Well, now that all the dark clouds have passed over on the circle that is a year, I can begin to feel cheerful again. Ok, so I'm maybe not the most cheerful person, or not by my blog accounts I'm not anyway. I do promise you that in real life I am a bit more happier if you ever meet me.

Starting to write this or should I say for the past hour or two has felt like I'm seeing the world in technicolour for the first time. It's a really strange feeling, and one which, I've experienced before but doesn't get any easier to describe. I can see shades of green and brown outside, the sky is bright and I'm looking forward instead of backwards.

This is good and bad in so many ways. Good that I've cheered up, and yes it was the circumstances of the week which got me down. Bad though that the people that I work with will suffer my good mood, as I feel energetic, lively, up for anything and prepared to do anything. Nothings will stop me today, and that's a nasty mood for others. They've seen that mood and may question if I'm on some sort of drug, but I'm clean, cept for life.

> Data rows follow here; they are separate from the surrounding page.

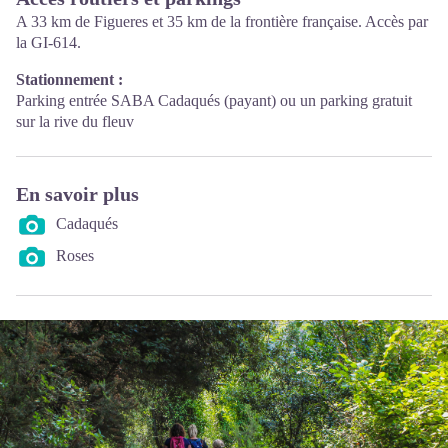
A 33 km de Figueres et 35 km de la frontière française. Accès par
la GI-614.
Stationnement :
Parking entrée SABA Cadaqués (payant) ou un parking gratuit
sur la rive du fleuv
En savoir plus
Cadaqués
Roses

That's the answer isn't it, LIFE. I guess that I've circled myself in the past 24 hours to examine LIFE and what I've found opened my eyes. I have an idea about what life is about, but then again I am probably wrong. Still that isn't what I'm talking about here. I've taken 5 steps back from myself and circled myself, and then placed that in a sphere of life to examine everything. If I didn't mix my moods up, things would be boring, if I didn't suffer lows, dreadful lows how can I enjoy a high? If things go wrong it only makes things sweeter when they go right. I shouldn't debate everything to the extent I do, though in my life to date most things have gone wrong, I'm sure that some will go right over the years to come. Whilst waiting I may be depressed, stressed and even suicidal, but so what, when things go right I'm going to be so high, that I'll be able to see the Great Wall of China.

If any of you have seen the film Highlander, I feel like I've won the prize right now, I know everything, I don't need anything. I am the one with the answer to every question that I have ever asked. That is such a nice place to be in.

There is however one question I don't know the answer too.........

How long till this mood swings back down?